صلة الرحم هي الإحسان إلى الأقارب على حسب حال الواصل والموصول فتارة تكون بالمال وتارة تكون بالخدمة وتارة بالزيارة والسلام وغير ذلك) رواه مسلم رقم 160 )

Artinya “ Silaturahmi adalah berbuat baik kepada kerabat atas dasar komunikasi langsung antara sobyek dan obyek ( penyambung dulur dan yang dsambung). Adakalnya dengan materi, sesekali dengan pelayanan, adakalanya dengan berkunjung dan mengucapkan salam , dan lain sebagainya[1].

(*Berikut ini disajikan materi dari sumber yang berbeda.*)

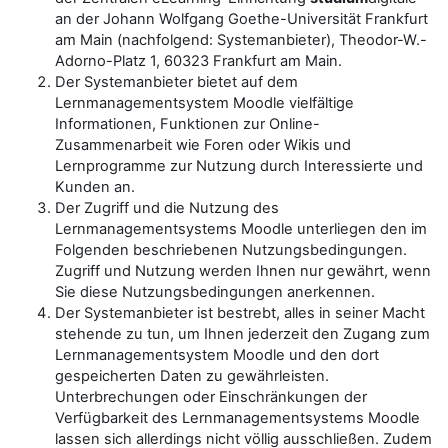
an der Johann Wolfgang Goethe-Universität Frankfurt
am Main (nachfolgend: Systemanbieter), Theodor-W.-
Adorno-Platz 1, 60323 Frankfurt am Main.
Der Systemanbieter bietet auf dem
Lernmanagementsystem Moodle vielfältige
Informationen, Funktionen zur Online-
Zusammenarbeit wie Foren oder Wikis und
Lernprogramme zur Nutzung durch Interessierte und
Kunden an.
Der Zugriff und die Nutzung des
Lernmanagementsystems Moodle unterliegen den im
Folgenden beschriebenen Nutzungsbedingungen.
Zugriff und Nutzung werden Ihnen nur gewährt, wenn
Sie diese Nutzungsbedingungen anerkennen.
Der Systemanbieter ist bestrebt, alles in seiner Macht
stehende zu tun, um Ihnen jederzeit den Zugang zum
Lernmanagementsystem Moodle und den dort
gespeicherten Daten zu gewährleisten.
Unterbrechungen oder Einschränkungen der
Verfügbarkeit des Lernmanagementsystems Moodle
lassen sich allerdings nicht völlig ausschließen. Zudem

Silaturahmi mesti diaplikasikan dengan sebaik-baiknya di dalam kehidupan sehari-hari. melestarikan silaturahmi juga sebagai bukti nyata atas loyalitasnya terhadap baginda Nabi. Nyambung seduluran bisa dilakukan dengan berbagai cara, sesuai dengan kondisi dan keadaan. Silaturahmi bisa dilakukan dengan saling mengunjungi, saling memberi, saling melayani, serta bertegusrsapa (membiasakan uluk salam kepada sesama muslim). Adapun praktek silaturahmi bisa bersifat individu atau berjama’ah (silaturahmi sosial). Karena pentingnya silturahmi, dan besarnya pahalanya. Tidak sedikit dari sahabat, kerabat, dan juga tetangga melakukan nyambung seduluran dengan berbagai aktitifitas, seperti majlis ta’lim, tahlil, dan lain sebagainya. Ini banyak ditemukan dalam kemajmukan masyarakat Indonesia.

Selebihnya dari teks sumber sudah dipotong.